=== WHAT YOU NEED TO DO ===
Starting with the first line, output the data exactly, through to the last line.

=== Collected data ===
********************

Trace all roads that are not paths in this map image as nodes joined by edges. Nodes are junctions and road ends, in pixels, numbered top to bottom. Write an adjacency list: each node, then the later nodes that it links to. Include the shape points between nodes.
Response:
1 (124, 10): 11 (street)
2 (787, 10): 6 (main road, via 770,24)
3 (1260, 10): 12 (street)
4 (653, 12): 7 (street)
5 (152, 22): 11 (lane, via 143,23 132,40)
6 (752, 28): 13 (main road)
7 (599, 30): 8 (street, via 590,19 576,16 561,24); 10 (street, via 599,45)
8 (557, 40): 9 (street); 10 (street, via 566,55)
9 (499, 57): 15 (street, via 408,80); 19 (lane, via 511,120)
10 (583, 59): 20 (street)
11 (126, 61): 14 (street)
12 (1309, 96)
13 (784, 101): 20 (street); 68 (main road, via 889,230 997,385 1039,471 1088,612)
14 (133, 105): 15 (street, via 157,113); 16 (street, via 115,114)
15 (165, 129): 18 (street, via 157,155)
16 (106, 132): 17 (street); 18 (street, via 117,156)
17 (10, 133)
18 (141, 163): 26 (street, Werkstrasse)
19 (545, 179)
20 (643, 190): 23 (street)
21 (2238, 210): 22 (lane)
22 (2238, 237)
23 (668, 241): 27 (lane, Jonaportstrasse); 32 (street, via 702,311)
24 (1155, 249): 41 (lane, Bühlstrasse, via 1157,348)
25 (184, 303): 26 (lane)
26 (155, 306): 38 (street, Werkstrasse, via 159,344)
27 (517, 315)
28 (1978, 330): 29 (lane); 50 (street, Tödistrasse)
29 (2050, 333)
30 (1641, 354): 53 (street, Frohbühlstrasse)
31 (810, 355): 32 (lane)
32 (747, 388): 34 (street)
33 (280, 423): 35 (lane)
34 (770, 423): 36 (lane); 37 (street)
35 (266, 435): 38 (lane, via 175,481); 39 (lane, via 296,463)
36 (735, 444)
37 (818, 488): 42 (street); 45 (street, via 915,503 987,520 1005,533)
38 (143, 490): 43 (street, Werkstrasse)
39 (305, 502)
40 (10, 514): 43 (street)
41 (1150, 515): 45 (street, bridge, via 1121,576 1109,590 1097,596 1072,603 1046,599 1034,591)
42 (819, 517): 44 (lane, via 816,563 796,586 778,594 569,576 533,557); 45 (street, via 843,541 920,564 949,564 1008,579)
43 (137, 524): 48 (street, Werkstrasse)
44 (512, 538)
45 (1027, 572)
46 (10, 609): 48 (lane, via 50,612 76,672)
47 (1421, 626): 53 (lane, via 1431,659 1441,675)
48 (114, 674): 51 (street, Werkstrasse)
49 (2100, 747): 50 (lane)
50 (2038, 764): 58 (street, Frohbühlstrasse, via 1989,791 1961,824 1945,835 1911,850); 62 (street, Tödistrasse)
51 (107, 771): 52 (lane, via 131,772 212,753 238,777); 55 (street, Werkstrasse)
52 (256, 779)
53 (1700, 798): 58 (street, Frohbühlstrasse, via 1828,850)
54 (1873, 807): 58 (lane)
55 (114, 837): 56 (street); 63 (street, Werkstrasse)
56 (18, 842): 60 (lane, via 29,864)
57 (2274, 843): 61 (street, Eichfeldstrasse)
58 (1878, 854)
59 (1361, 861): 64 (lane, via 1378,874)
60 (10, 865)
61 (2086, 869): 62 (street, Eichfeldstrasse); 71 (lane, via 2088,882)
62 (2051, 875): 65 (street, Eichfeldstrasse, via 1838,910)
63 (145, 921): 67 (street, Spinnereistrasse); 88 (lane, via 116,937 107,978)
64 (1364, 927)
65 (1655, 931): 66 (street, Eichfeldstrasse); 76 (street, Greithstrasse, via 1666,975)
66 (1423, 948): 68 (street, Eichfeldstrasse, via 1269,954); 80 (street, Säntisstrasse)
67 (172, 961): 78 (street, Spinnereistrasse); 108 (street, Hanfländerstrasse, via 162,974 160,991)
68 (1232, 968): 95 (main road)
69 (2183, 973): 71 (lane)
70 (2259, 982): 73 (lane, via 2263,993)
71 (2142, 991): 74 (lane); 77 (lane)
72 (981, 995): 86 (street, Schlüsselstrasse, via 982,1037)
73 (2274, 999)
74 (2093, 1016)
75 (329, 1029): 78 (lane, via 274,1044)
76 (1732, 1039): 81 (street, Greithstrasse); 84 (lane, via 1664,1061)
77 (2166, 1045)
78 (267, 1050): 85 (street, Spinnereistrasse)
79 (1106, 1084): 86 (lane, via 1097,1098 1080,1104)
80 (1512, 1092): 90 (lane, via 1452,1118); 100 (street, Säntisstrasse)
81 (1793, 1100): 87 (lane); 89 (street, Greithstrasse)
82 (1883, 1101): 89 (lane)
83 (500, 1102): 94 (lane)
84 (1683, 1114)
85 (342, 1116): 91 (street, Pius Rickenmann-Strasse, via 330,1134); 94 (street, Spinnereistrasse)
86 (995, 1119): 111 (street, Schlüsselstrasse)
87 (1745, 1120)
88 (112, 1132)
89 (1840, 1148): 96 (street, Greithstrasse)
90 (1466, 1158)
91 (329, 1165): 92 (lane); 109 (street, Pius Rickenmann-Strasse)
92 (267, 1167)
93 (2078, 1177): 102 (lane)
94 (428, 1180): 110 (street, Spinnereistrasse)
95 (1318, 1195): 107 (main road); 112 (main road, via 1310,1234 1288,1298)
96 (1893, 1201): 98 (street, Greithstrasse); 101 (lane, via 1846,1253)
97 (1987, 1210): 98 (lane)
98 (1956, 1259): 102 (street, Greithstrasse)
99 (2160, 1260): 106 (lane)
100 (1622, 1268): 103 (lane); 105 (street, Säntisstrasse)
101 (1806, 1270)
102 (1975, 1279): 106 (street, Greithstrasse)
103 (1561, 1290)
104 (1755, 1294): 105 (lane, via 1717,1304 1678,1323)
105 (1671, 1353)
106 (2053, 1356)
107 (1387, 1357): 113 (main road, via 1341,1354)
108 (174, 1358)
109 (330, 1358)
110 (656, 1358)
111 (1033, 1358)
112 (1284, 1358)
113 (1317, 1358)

********************

=== ANSWER SPACE ===
Trace all roads that are not paths in this map image as nodes joined by edges. Nodes are junctions and road ends, in pixels, numbered top to bottom. Write an adjacency list: each node, then the later nodes that it links to. Include the shape points between nodes.
Response:
1 (124, 10): 11 (street)
2 (787, 10): 6 (main road, via 770,24)
3 (1260, 10): 12 (street)
4 (653, 12): 7 (street)
5 (152, 22): 11 (lane, via 143,23 132,40)
6 (752, 28): 13 (main road)
7 (599, 30): 8 (street, via 590,19 576,16 561,24); 10 (street, via 599,45)
8 (557, 40): 9 (street); 10 (street, via 566,55)
9 (499, 57): 15 (street, via 408,80); 19 (lane, via 511,120)
10 (583, 59): 20 (street)
11 (126, 61): 14 (street)
12 (1309, 96)
13 (784, 101): 20 (street); 68 (main road, via 889,230 997,385 1039,471 1088,612)
14 (133, 105): 15 (street, via 157,113); 16 (street, via 115,114)
15 (165, 129): 18 (street, via 157,155)
16 (106, 132): 17 (street); 18 (street, via 117,156)
17 (10, 133)
18 (141, 163): 26 (street, Werkstrasse)
19 (545, 179)
20 (643, 190): 23 (street)
21 (2238, 210): 22 (lane)
22 (2238, 237)
23 (668, 241): 27 (lane, Jonaportstrasse); 32 (street, via 702,311)
24 (1155, 249): 41 (lane, Bühlstrasse, via 1157,348)
25 (184, 303): 26 (lane)
26 (155, 306): 38 (street, Werkstrasse, via 159,344)
27 (517, 315)
28 (1978, 330): 29 (lane); 50 (street, Tödistrasse)
29 (2050, 333)
30 (1641, 354): 53 (street, Frohbühlstrasse)
31 (810, 355): 32 (lane)
32 (747, 388): 34 (street)
33 (280, 423): 35 (lane)
34 (770, 423): 36 (lane); 37 (street)
35 (266, 435): 38 (lane, via 175,481); 39 (lane, via 296,463)
36 (735, 444)
37 (818, 488): 42 (street); 45 (street, via 915,503 987,520 1005,533)
38 (143, 490): 43 (street, Werkstrasse)
39 (305, 502)
40 (10, 514): 43 (street)
41 (1150, 515): 45 (street, bridge, via 1121,576 1109,590 1097,596 1072,603 1046,599 1034,591)
42 (819, 517): 44 (lane, via 816,563 796,586 778,594 569,576 533,557); 45 (street, via 843,541 920,564 949,564 1008,579)
43 (137, 524): 48 (street, Werkstrasse)
44 (512, 538)
45 (1027, 572)
46 (10, 609): 48 (lane, via 50,612 76,672)
47 (1421, 626): 53 (lane, via 1431,659 1441,675)
48 (114, 674): 51 (street, Werkstrasse)
49 (2100, 747): 50 (lane)
50 (2038, 764): 58 (street, Frohbühlstrasse, via 1989,791 1961,824 1945,835 1911,850); 62 (street, Tödistrasse)
51 (107, 771): 52 (lane, via 131,772 212,753 238,777); 55 (street, Werkstrasse)
52 (256, 779)
53 (1700, 798): 58 (street, Frohbühlstrasse, via 1828,850)
54 (1873, 807): 58 (lane)
55 (114, 837): 56 (street); 63 (street, Werkstrasse)
56 (18, 842): 60 (lane, via 29,864)
57 (2274, 843): 61 (street, Eichfeldstrasse)
58 (1878, 854)
59 (1361, 861): 64 (lane, via 1378,874)
60 (10, 865)
61 (2086, 869): 62 (street, Eichfeldstrasse); 71 (lane, via 2088,882)
62 (2051, 875): 65 (street, Eichfeldstrasse, via 1838,910)
63 (145, 921): 67 (street, Spinnereistrasse); 88 (lane, via 116,937 107,978)
64 (1364, 927)
65 (1655, 931): 66 (street, Eichfeldstrasse); 76 (street, Greithstrasse, via 1666,975)
66 (1423, 948): 68 (street, Eichfeldstrasse, via 1269,954); 80 (street, Säntisstrasse)
67 (172, 961): 78 (street, Spinnereistrasse); 108 (street, Hanfländerstrasse, via 162,974 160,991)
68 (1232, 968): 95 (main road)
69 (2183, 973): 71 (lane)
70 (2259, 982): 73 (lane, via 2263,993)
71 (2142, 991): 74 (lane); 77 (lane)
72 (981, 995): 86 (street, Schlüsselstrasse, via 982,1037)
73 (2274, 999)
74 (2093, 1016)
75 (329, 1029): 78 (lane, via 274,1044)
76 (1732, 1039): 81 (street, Greithstrasse); 84 (lane, via 1664,1061)
77 (2166, 1045)
78 (267, 1050): 85 (street, Spinnereistrasse)
79 (1106, 1084): 86 (lane, via 1097,1098 1080,1104)
80 (1512, 1092): 90 (lane, via 1452,1118); 100 (street, Säntisstrasse)
81 (1793, 1100): 87 (lane); 89 (street, Greithstrasse)
82 (1883, 1101): 89 (lane)
83 (500, 1102): 94 (lane)
84 (1683, 1114)
85 (342, 1116): 91 (street, Pius Rickenmann-Strasse, via 330,1134); 94 (street, Spinnereistrasse)
86 (995, 1119): 111 (street, Schlüsselstrasse)
87 (1745, 1120)
88 (112, 1132)
89 (1840, 1148): 96 (street, Greithstrasse)
90 (1466, 1158)
91 (329, 1165): 92 (lane); 109 (street, Pius Rickenmann-Strasse)
92 (267, 1167)
93 (2078, 1177): 102 (lane)
94 (428, 1180): 110 (street, Spinnereistrasse)
95 (1318, 1195): 107 (main road); 112 (main road, via 1310,1234 1288,1298)
96 (1893, 1201): 98 (street, Greithstrasse); 101 (lane, via 1846,1253)
97 (1987, 1210): 98 (lane)
98 (1956, 1259): 102 (street, Greithstrasse)
99 (2160, 1260): 106 (lane)
100 (1622, 1268): 103 (lane); 105 (street, Säntisstrasse)
101 (1806, 1270)
102 (1975, 1279): 106 (street, Greithstrasse)
103 (1561, 1290)
104 (1755, 1294): 105 (lane, via 1717,1304 1678,1323)
105 (1671, 1353)
106 (2053, 1356)
107 (1387, 1357): 113 (main road, via 1341,1354)
108 (174, 1358)
109 (330, 1358)
110 (656, 1358)
111 (1033, 1358)
112 (1284, 1358)
113 (1317, 1358)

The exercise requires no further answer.